→ Task directions
Copies of all lines containing the string "Seminare" are needed from the data below.

Saved entries
::::
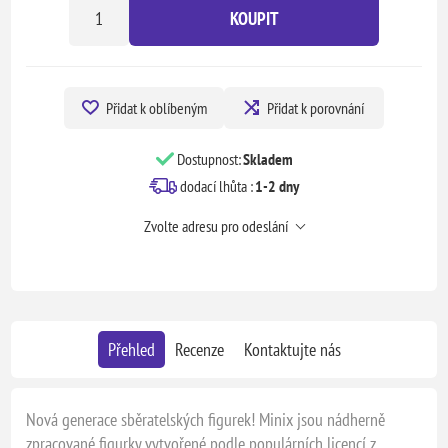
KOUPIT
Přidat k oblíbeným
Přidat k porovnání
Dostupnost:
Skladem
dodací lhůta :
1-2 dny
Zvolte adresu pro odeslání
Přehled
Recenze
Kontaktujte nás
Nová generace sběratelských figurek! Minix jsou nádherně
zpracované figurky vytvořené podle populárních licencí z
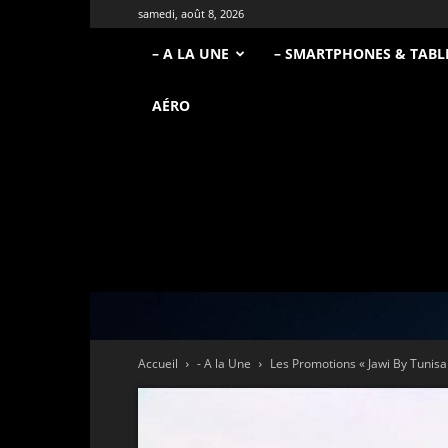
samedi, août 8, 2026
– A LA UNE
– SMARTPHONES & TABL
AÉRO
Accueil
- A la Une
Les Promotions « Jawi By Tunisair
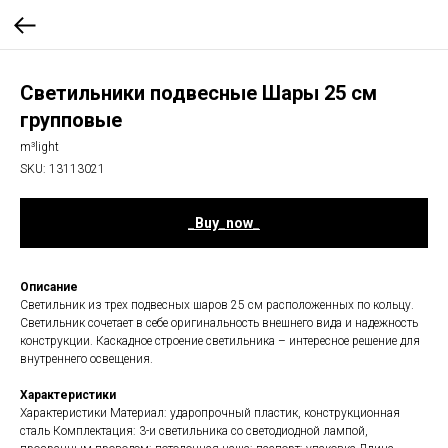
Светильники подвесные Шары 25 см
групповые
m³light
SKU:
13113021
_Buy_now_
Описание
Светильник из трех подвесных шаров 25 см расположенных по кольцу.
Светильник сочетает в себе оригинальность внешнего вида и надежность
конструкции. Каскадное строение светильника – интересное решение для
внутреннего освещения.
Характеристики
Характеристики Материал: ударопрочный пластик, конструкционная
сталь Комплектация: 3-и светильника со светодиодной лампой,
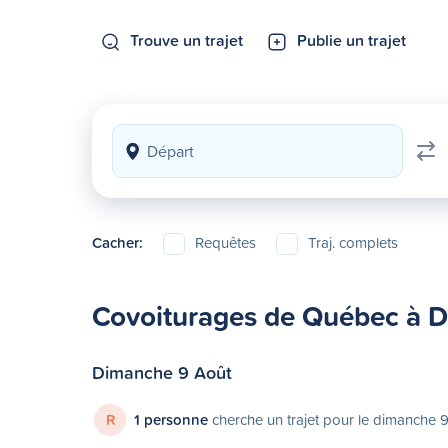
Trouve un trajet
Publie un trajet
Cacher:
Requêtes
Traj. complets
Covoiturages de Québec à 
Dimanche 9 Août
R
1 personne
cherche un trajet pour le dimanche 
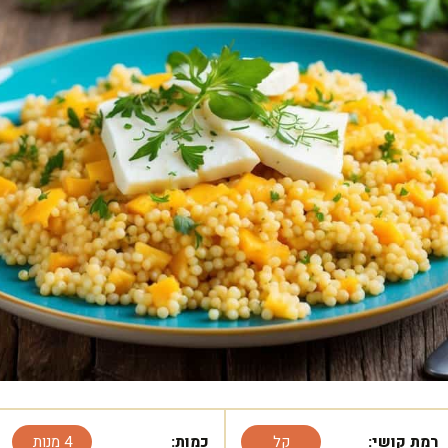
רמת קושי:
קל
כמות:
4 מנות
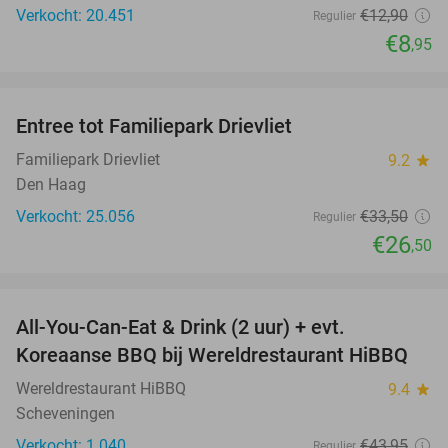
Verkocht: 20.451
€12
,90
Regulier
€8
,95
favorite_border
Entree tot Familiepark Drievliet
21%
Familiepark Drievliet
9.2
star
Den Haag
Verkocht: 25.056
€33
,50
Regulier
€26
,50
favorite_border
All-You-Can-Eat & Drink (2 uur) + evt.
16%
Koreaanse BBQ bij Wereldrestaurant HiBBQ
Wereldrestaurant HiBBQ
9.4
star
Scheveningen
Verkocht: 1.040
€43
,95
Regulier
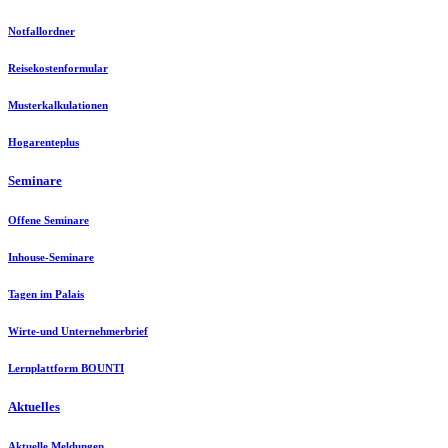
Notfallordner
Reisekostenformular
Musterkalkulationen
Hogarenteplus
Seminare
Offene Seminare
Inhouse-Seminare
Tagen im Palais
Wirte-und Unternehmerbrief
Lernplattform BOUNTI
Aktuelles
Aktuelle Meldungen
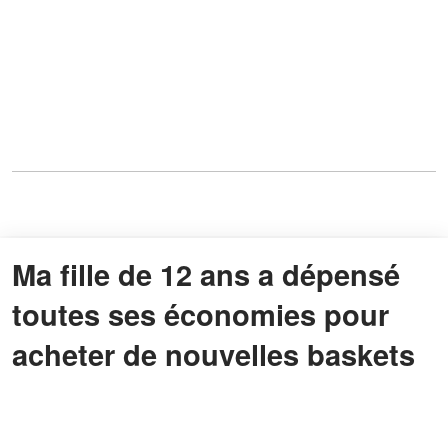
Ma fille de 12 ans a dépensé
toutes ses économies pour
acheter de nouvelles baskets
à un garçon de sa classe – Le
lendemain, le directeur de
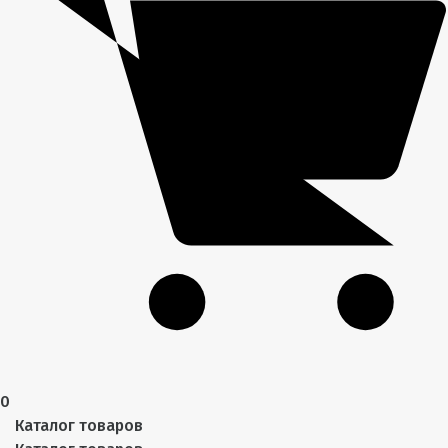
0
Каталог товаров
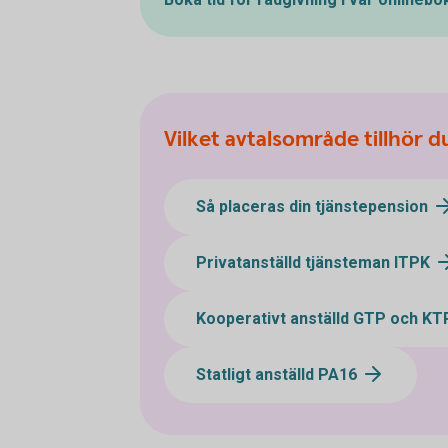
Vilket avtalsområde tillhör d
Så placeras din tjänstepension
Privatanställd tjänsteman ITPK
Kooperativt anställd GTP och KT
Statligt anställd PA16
::::
→ Answer to this task
Seminare
Offene Seminare
Inhouse-Seminare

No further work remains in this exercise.